Business / Companies

Headwinds blow European companies off track

By Lyu Chang (China Daily) Updated: 2015-08-20 11:04

Headwinds blow European companies off track

Nokia Corp, which is owned by Microsoft Corp, closed its factory in Dongguan, Guangdong province, in April. [Liu Yalai / For China Daily]

Slowing growth in China hits sales as report by the EU Chamber of Commerce shows that firms plan to cut costs

Jack Luo, a salesman at a German auto dealership in Beijing, plans to start looking for another job after four of his friends left to join other companies.

Before car sales started to stall this year, he could make at least 15,000 yuan ($2,346) a month. But now he has to rely on his basic salary of about 3,000 yuan.

Last month, new car sales dipped 2.5 percent to 1.3 million vehicles, according to the China Passenger Car Association. That was the lowest monthly level since February 2014.

Data published by another industry organization, the China Association of Automobile Manufacturers, showed car sales by its members fell 6.6 percent in July, also marking a 17-month low. The decline comes despite deep price cuts by manufacturers to woo customers back into showrooms in the world's largest car market.

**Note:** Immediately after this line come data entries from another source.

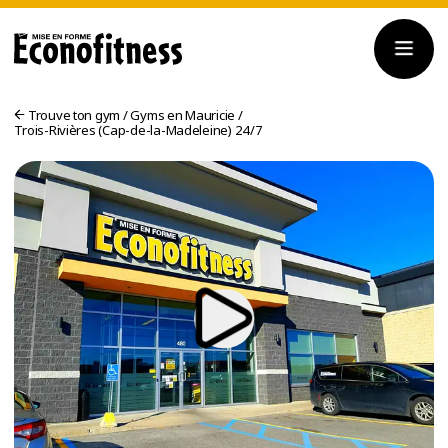
Trouve ton gym
/
Gyms en Mauricie
/
Trois-Rivières (Cap-de-la-Madeleine) 24/7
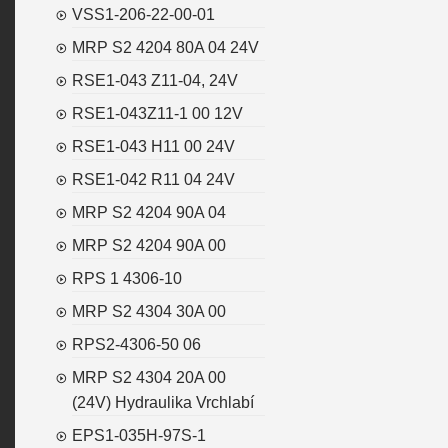
VSS1-206-22-00-01
MRP S2 4204 80A 04 24V
RSE1-043 Z11-04, 24V
RSE1-043Z11-1 00 12V
RSE1-043 H11 00 24V
RSE1-042 R11 04 24V
MRP S2 4204 90A 04
MRP S2 4204 90A 00
RPS 1 4306-10
MRP S2 4304 30A 00
RPS2-4306-50 06
MRP S2 4304 20A 00
(24V) Hydraulika Vrchlabí
EPS1-035H-97S-1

"It is a tough business now," Luo, 30, and married, said. "We have to work harder to make a sale because customers are very demanding and budget-savvy."

But then, Luo is not the only one who has tightened his belt because of the economic slowdown. As international companies here report slowing demand, many employees face at least pay cuts.

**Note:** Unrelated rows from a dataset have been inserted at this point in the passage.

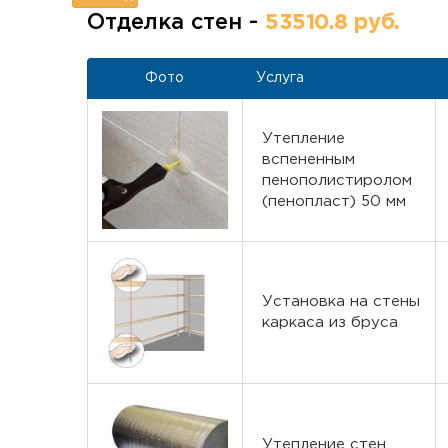
Отделка стен -
53510.8 руб.
Фото
Услуга
Утепление
вспененным
пенополистиролом
(пенопласт) 50 мм
Установка на стены
каркаса из бруса
Утепление стен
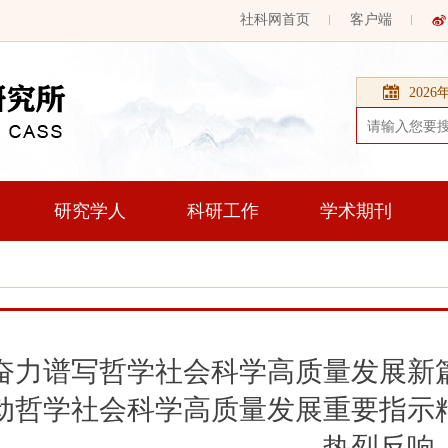
社科网首页
客户端
202
研究学人
科研工作
学术期刊
奋力谱写哲学社会科学高质量发展新
动哲学社会科学高质量发展重要指示
热烈反响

A survey by the European Union Chamber of Commerce in China showed that 39 percent of EU-based companies planned to trim costs this year through lay-offs. In 2014, that number was only 24 percent.

At the same time, one-third of those companies polled revealed that they are putting investment and expansion plans on ice.

"China's economic slowdown is here, and it is already significantly impacting the performance of European business in China, which is increasingly concerned about the heightened threats that a deepening downturn will pose," the survey, based on more than 500 EU companies in China, reported.

Firms in the machinery industry have been badly affected along with the legal sector. The automotive and auto components industry, along with the chemicals and petroleum sectors as well as financial services, have also suffered, according to EU Chamber of Commerce report.

In the car industry, Volkswagen Group and General Motors Co have cut their sales forecasts this year. VW announced in its half yearly financial report that growth in China, its single largest market, has been shrinking since the beginning of this year.